One interesting way to use SMS to deliver value to new students is to send invitations providing opportunities to meet established members of your school community. You might offer to connect new enrollees with current students who can give them a little guidance into their chosen program or campus life, for instance. It can also be useful to lean on SMS to send reminder notes about important dates, like tuition payment deadlines.
Example: Troy University offers an opt-in SMS alerts system to help students stay up to date on important and time-sensitive information.

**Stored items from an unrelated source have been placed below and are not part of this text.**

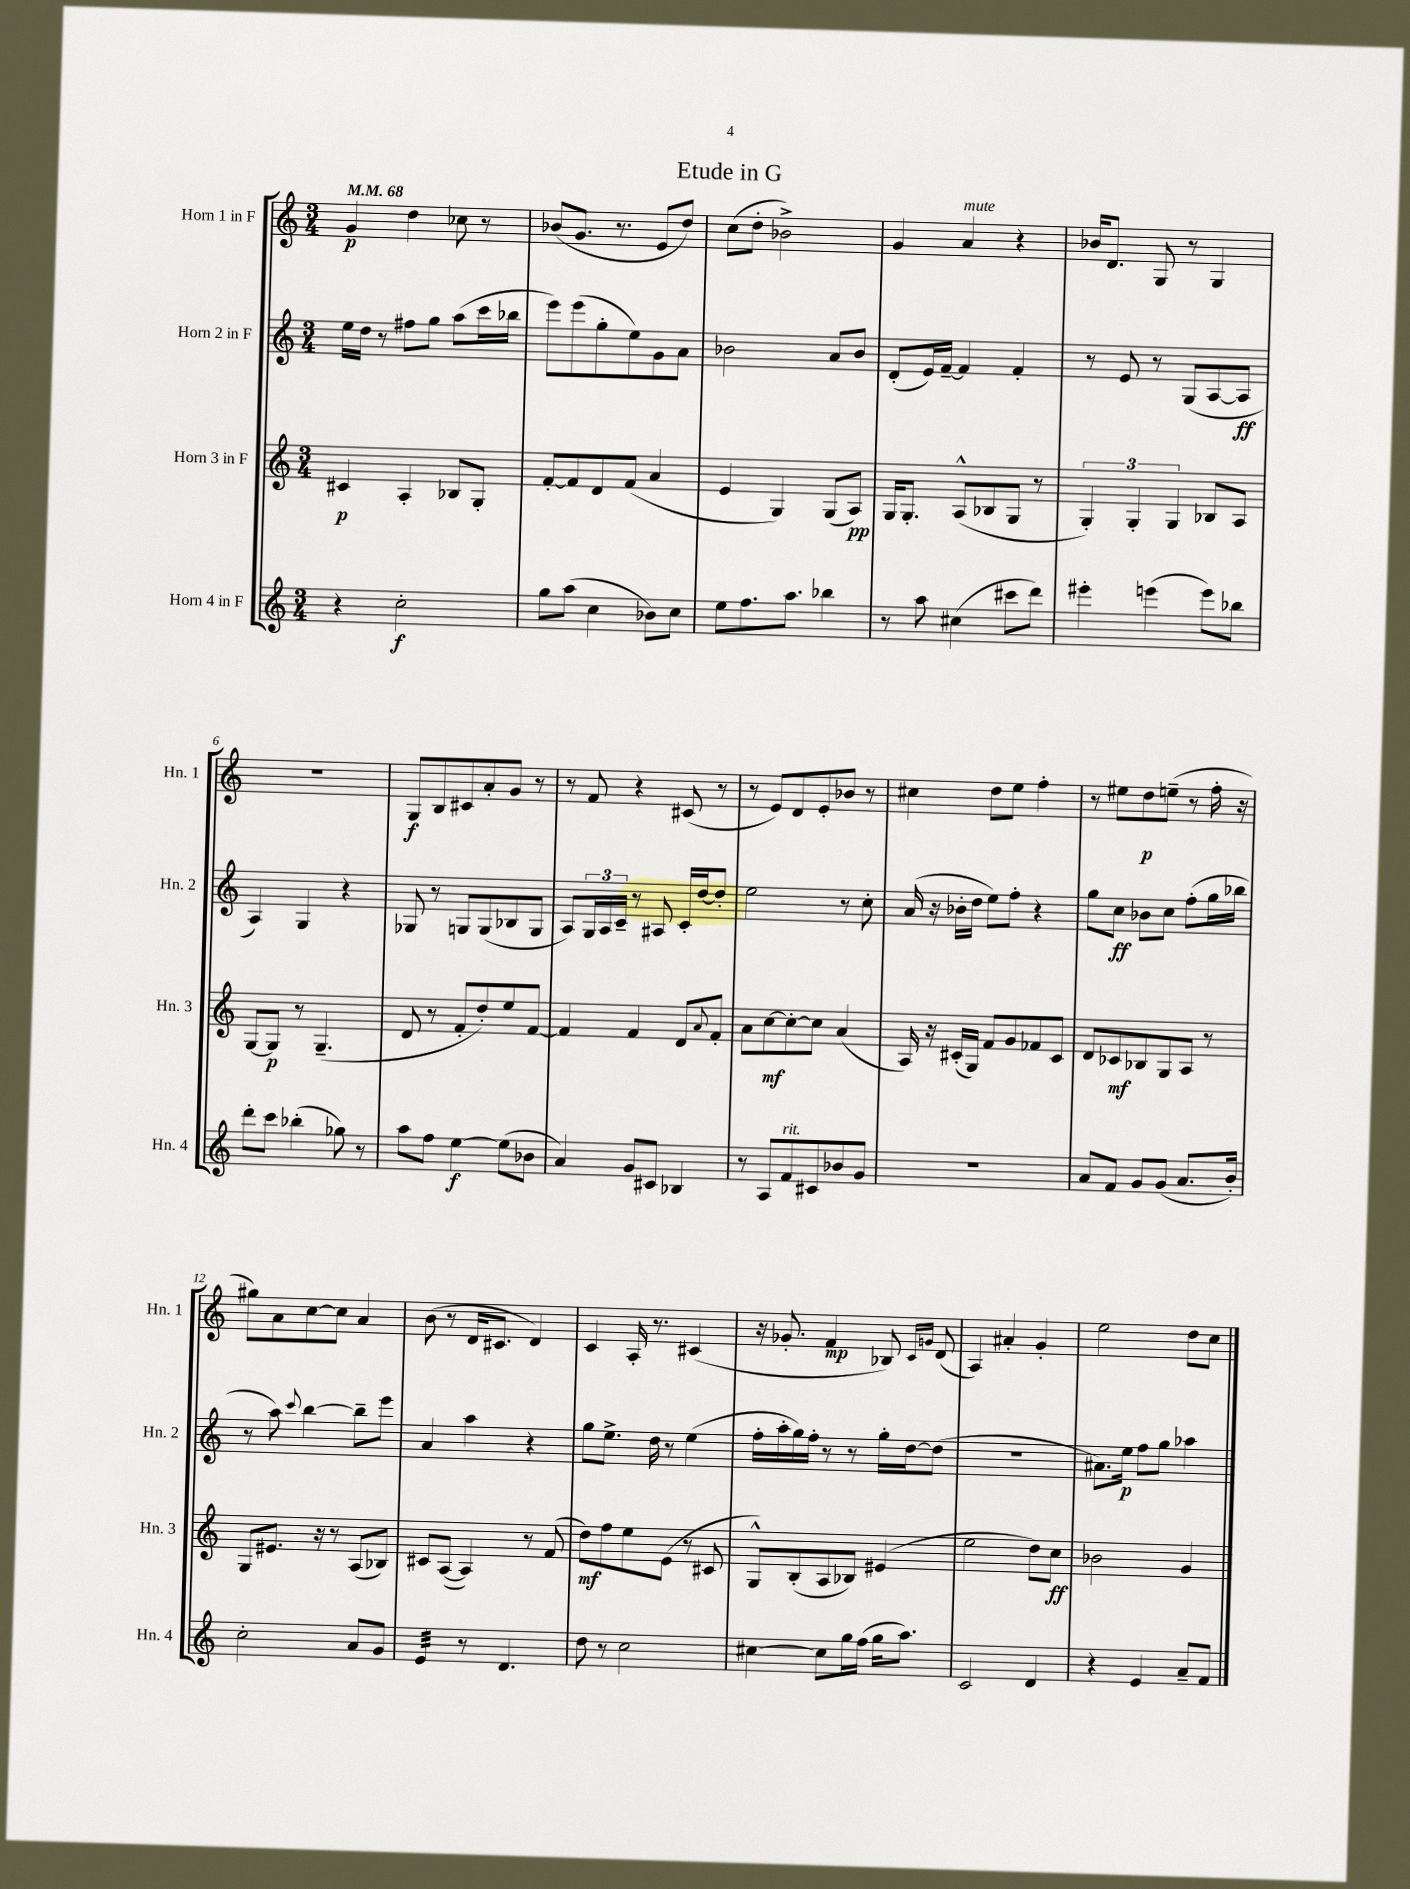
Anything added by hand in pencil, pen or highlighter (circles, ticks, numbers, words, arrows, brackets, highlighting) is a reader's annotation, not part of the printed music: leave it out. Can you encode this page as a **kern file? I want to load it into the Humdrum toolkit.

**kern	**dynam	**kern	**dynam	**kern	**dynam	**kern	**dynam
*part4	*part4	*part3	*part3	*part2	*part2	*part1	*part1
*staff4	*staff4	*staff3	*staff3	*staff2	*staff2	*staff1	*staff1
*I"Horn 4 in F	*	*I"Horn 3 in F	*	*I"Horn 2 in F	*	*I"Horn 1 in F	*
*I'Hn. 4	*	*I'Hn. 3	*	*I'Hn. 2	*	*I'Hn. 1	*
*clefG2	*	*clefG2	*	*clefG2	*	*clefG2	*
*k[]	*	*k[]	*	*k[]	*	*k[]	*
*M3/4	*	*M3/4	*	*M3/4	*	*M3/4	*
*MM68	*	*MM68	*	*MM68	*	*MM68	*
=1	=1	=1	=1	=1	=1	=1	=1
4r	.	4c#X/	p	16ee\LL	.	4g/	p
.	.	.	.	16dd\JJ	.	.	.
.	.	.	.	8r	.	.	.
2cc'\	f	4A'/	.	8ff#X\L	.	4dd\	.
.	.	.	.	8gg\J	.	.	.
.	.	8B-X/L	.	(8aa\L	.	8cc-X\	.
.	.	8G'/J	.	16ccc\L	.	8r	.
.	.	.	.	16bb-X\JJ	.	.	.
=2	=2	=2	=2	=2	=2	=2	=2
8gg\L	.	[8f'/L	.	8eee\L)	.	(8b-X/L	.
(8aa\J	.	8f/]	.	(8eee\	.	8.g/J	.
4cc\	.	8d/	.	8gg'\	.	.	.
.	.	.	.	.	.	8.r	.
.	.	(8f/J	.	8ee\)	.	.	.
8b-X\L)	.	4a/	.	8g\	.	8e/L	.
8cc\J	.	.	.	8a\J	.	8dd/J)	.
=3	=3	=3	=3	=3	=3	=3	=3
8ee\L	.	4e/	.	2b-X\	.	(8cc\L	.
8.ff\	.	.	.	.	.	8dd'\J	.
.	.	4G/)	.	.	.	2b-X^\)	.
8.aa\J	.	.	.	.	.	.	.
4bb-X\	.	(8G/L	.	8a/L	.	.	.
.	.	8A/J)	pp	8b-/J	.	.	.
=4	=4	=4	=4	=4	=4	=4	=4
8r	.	16G/KL	.	(8d'/L	.	4g/	.
.	.	8.G'/J	.	.	.	.	.
8aa\	.	.	.	16e/L)	.	.	.
.	.	.	.	[16f~/JJ	.	.	.
!	!	!	!	!	!	!LO:TX:a:i:t=mute	!
(4cc#X\	.	(8A^^/L	.	4f/]	.	4a/	.
.	.	8B-X/	.	.	.	.	.
8ccc#X\L	.	8G/J	.	4f'/	.	4r	.
8ddd\J)	.	8r	.	.	.	.	.
=5	=5	=5	=5	=5	=5	=5	=5
4eee#X'\	.	6G'/)	.	8r	.	16b-X/KL	.
.	.	.	.	.	.	8.d/J	.
.	.	.	.	8e/	.	.	.
.	.	6G'/	.	.	.	.	.
(4eeen\	.	.	.	8r	.	8G/	.
.	.	6G/	.	.	.	.	.
.	.	.	.	(8G/L	.	8r	.
8eee\L)	.	8B-X/L	.	[8A/	.	4G/	.
8bb-X\J	.	8A/J	.	8A/J]	ff	.	.
!!LO:LB:g=z
=6	=6	=6	=6	=6	=6	=6	=6
8ddd'\L	.	[8G/L	.	4A/)	.	2.r	.
8ccc\J	.	8G/J]	p	.	.	.	.
(4bb-X'\	.	8r	.	4G/	.	.	.
.	.	(4.G~/	.	.	.	.	.
8gg-X\)	.	.	.	4r	.	.	.
8r	.	.	.	.	.	.	.
=7	=7	=7	=7	=7	=7	=7	=7
8aa\L	.	8d/	.	8G-X/	.	8G/L	f
8ff\J	.	8r	.	8r	.	8B/	.
[4ee\	f	8f'/L	.	8Gn/L	.	8c#X/	.
.	.	8dd'/)	.	(8G/	.	8a'/	.
(8ee\L]	.	8ee/	.	8B-X/	.	8g/J	.
8b-X\J	.	[8f/J	.	8G/J	.	8r	.
=8	=8	=8	=8	=8	=8	=8	=8
4a/)	.	4f/]	.	8A/L)	.	8r	.
.	.	.	.	24G/L	.	8f/	.
.	.	.	.	24A/	.	.	.
.	.	.	.	24c~/JJ	.	.	.
8g/L	.	4f/	.	8r	.	4r	.
8c#X/J	.	.	.	8A#X/	.	.	.
4B-X/	.	8d/L	.	16c'/LL	.	(8c#X/	.
.	.	.	.	[16dd/J	.	.	.
.	.	8qqa/	.	.	.	.	.
.	.	8f'/J	.	8dd'/J]	.	8r	.
=9	=9	=9	=9	=9	=9	=9	=9
8r	.	8a\L	.	2ee\	.	8r	.
8A/L	.	[8cc\	mf	.	.	8e/L)	.
!LO:TX:a:i:t=rit.	!	!	!	!	!	!	!
8f/	.	8cc'\_	.	.	.	8d/	.
8c#X/	.	8cc\J]	.	.	.	8e'/	.
8b-X/	.	(4a/	.	8r	.	8b-X/J	.
8g/J	.	.	.	8cc'\	.	8r	.
=10	=10	=10	=10	=10	=10	=10	=10
2.r	.	16A/)	.	(16a/	.	4cc#X\	.
.	.	16r	.	16r	.	.	.
.	.	(16c#X'/LL	.	16b-X'\LL	.	.	.
.	.	16G/JJ)	.	16dd\JJ	.	.	.
.	.	8f/L	.	8ee\L)	.	8dd\L	.
.	.	8g/	.	8ff'\J	.	8ee\J	.
.	.	8f-X/	.	4r	.	4ff'\	.
.	.	8c#/J	.	.	.	.	.
=11	=11	=11	=11	=11	=11	=11	=11
8a/L	.	8d/L	.	8gg\L	.	8r	.
8f/J	.	8c-X/	mf	8cc\J	ff	8ee#X\L	.
8g/L	.	8B-X/	.	8b-X\L	.	8dd\	p
(8g/J	.	8G/	.	8cc\J	.	(8een~\J	.
8.a/L	.	8A/J	.	(8ff'\L	.	8r	.
.	.	8r	.	16gg\L	.	16ff'\	.
16b'/Jk)	.	.	.	16bb-X\JJ	.	16r	.
!!LO:LB:g=z
=12	=12	=12	=12	=12	=12	=12	=12
2cc'\	.	8G/L	.	8r	.	8gg#X\L)	.
.	.	8.e#X/J	.	8aa\)	.	8a\	.
.	.	.	.	8qqccc/	.	.	.
.	.	.	.	[4bb\	.	[8cc\	.
.	.	16r	.	.	.	.	.
.	.	8r	.	.	.	8cc\J]	.
8a/L	.	(8A/L	.	8bb~\L]	.	4a/	.
8g/J	.	8B-X/J)	.	8eee\J	.	.	.
=13	=13	=13	=13	=13	=13	=13	=13
*tremolo	*	*	*	*	*	*	*
32e/LLL	.	8c#X/L	.	4a/	.	(8b\	.
32e/	.	.	.	.	.	.	.
32e/	.	.	.	.	.	.	.
32e/	.	.	.	.	.	.	.
32e/	.	([8A/J	.	.	.	8r	.
32e/	.	.	.	.	.	.	.
32e/	.	.	.	.	.	.	.
32e/JJJ	.	.	.	.	.	.	.
*Xtremolo	*	*	*	*	*	*	*
8r	.	4A/])	.	4aa\	.	16d/KL	.
.	.	.	.	.	.	8.c#X/J	.
4.d/	.	.	.	.	.	.	.
.	.	8r	.	4r	.	4d/)	.
.	.	(8f/	.	.	.	.	.
=14	=14	=14	=14	=14	=14	=14	=14
8dd\	.	8dd\L)	mf	8gg\L	.	4c/	.
8r	.	8ff\	.	8.ee^\J	.	.	.
2cc\	.	8ee\	.	.	.	16A'/	.
.	.	.	.	16dd\	.	8.r	.
.	.	(8e\J	.	8r	.	.	.
.	.	8r	.	(4ee\	.	(4c#X/	.
.	.	8c#X/	.	.	.	.	.
=15	=15	=15	=15	=15	=15	=15	=15
[4cc#X\	.	8G^^/L)	.	16ff'\LL	.	16r	.
.	.	.	.	16aa'\	.	8.g-X'/	.
.	.	(8B'/	.	16gg\)	.	.	.
.	.	.	.	16ff'\JJ	.	.	.
8cc#\L]	.	8A/	.	8r	.	4f/	mp
16gg\L	.	8B-X/J)	.	8r	.	.	.
(16ff\JJ	.	.	.	.	.	.	.
16gg\KL	.	(4e#X/	.	16gg'\LL	.	8B-X/)	.
8.aa\J)	.	.	.	[16dd\J	.	.	.
.	.	.	.	.	.	16qqc/LL	.
.	.	.	.	.	.	16qqgn/JJ	.
.	.	.	.	(8dd\J]	.	(8d/	.
=16	=16	=16	=16	=16	=16	=16	=16
2c/	.	2ee\	.	2.r	.	4A/)	.
.	.	.	.	.	.	4a#X'/	.
4d/	.	8dd\L)	.	.	.	4g'/	.
.	.	8cc\J	ff	.	.	.	.
=17	=17	=17	=17	=17	=17	=17	=17
4r	.	2b-X\	.	8.a#X\L)	.	2ee\	.
.	.	.	.	16ee\Jk	p	.	.
4e/	.	.	.	8ff\L	.	.	.
.	.	.	.	8gg\J	.	.	.
8a~/L	.	4g/	.	4aa-X\	.	8dd\L	.
8f/J	.	.	.	.	.	8cc\J	.
==	==	==	==	==	==	==	==
*-	*-	*-	*-	*-	*-	*-	*-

One important point to keep in mind at this stage, and indeed at others, is that it should always be easy for students or prospective applicants to opt out of receiving your text messages. Similar to email “Unsubscribe” links, there should be a mechanism by which recipients of your texts can remove themselves from the messaging pool. If you use an automated solution, it may be possible to have this done automatically after the recipient replies with a selected keyword (e.g. STOP). If you don’t, it’s important to just be attentive to the communications that students send you and to respect their preferences. Send a final quick note to acknowledge a request that you cease messaging and then ensure that your system registers this change to that individual’s communication preferences.
Put it all Together With CRM & Marketing Automation
There are many potential applications of SMS at various stages of the enrollment journey, but it’s not enough to just have an idea of how texting might be used to engage with students and prospects. For maximum effect, it’s advisable that you get organized by investing in a CRM and marketing automation suite.
A CRM (customer relationship management) application allows you to more easily keep track of all of your contacts and can be used to log SMS interactions with them. This can help you better understand the frequency with which people are being contacted across all the different channels you are employing, and avoid accidentally going overboard in your appeals to individual prospects.
Example: This image from Hubspot gives an idea of what a contact profile looks like in a CRM. Note the right-hand entry detailing the most recent interactions between the sender and the contact.
While a CRM is certainly useful on its own, it is greatly improved when integrated with marketing automation. This can help you to automate some of the repetitive tasks involved in digital marketing, and is particularly valuable when using SMS as a delivery method for content, deals, or event reminders. A marketing automation service can help you segment your audience and automatically send appropriate messages to people depending on what it is that they want or will find valuable.
Working in tandem, these programs can be quite a powerful tool for streamlining higher education texting campaigns. From the start, you can build out a contact profile, track your attempts and successes at communicating with them, sort them into specific categories according to personal details (geographic origin, age, etc.) or preferences (areas of study, interest in campus life, etc.). All of this information, in turn, can be used to automatically send them only SMS messages that are relevant to their unique profile. It’s a feature set that can be hugely effective for delivering an experience that is genuinely and personally useful, without requiring that your team spend large amounts of time poring over audience details every time a message is to be sent.
Example: An application like Mautic can help you create SMS campaigns for delivery to different groups of prospects or students.
With its small character limit and somewhat limited feature set, SMS isn’t the most exciting technology around for digital marketing and recruitment teams hoping to make connections and build relationships with prospects and students. Careful application, though, can turn texting into a back-to-basics winner capable of fostering intimacy and offering real convenience that your contacts will appreciate.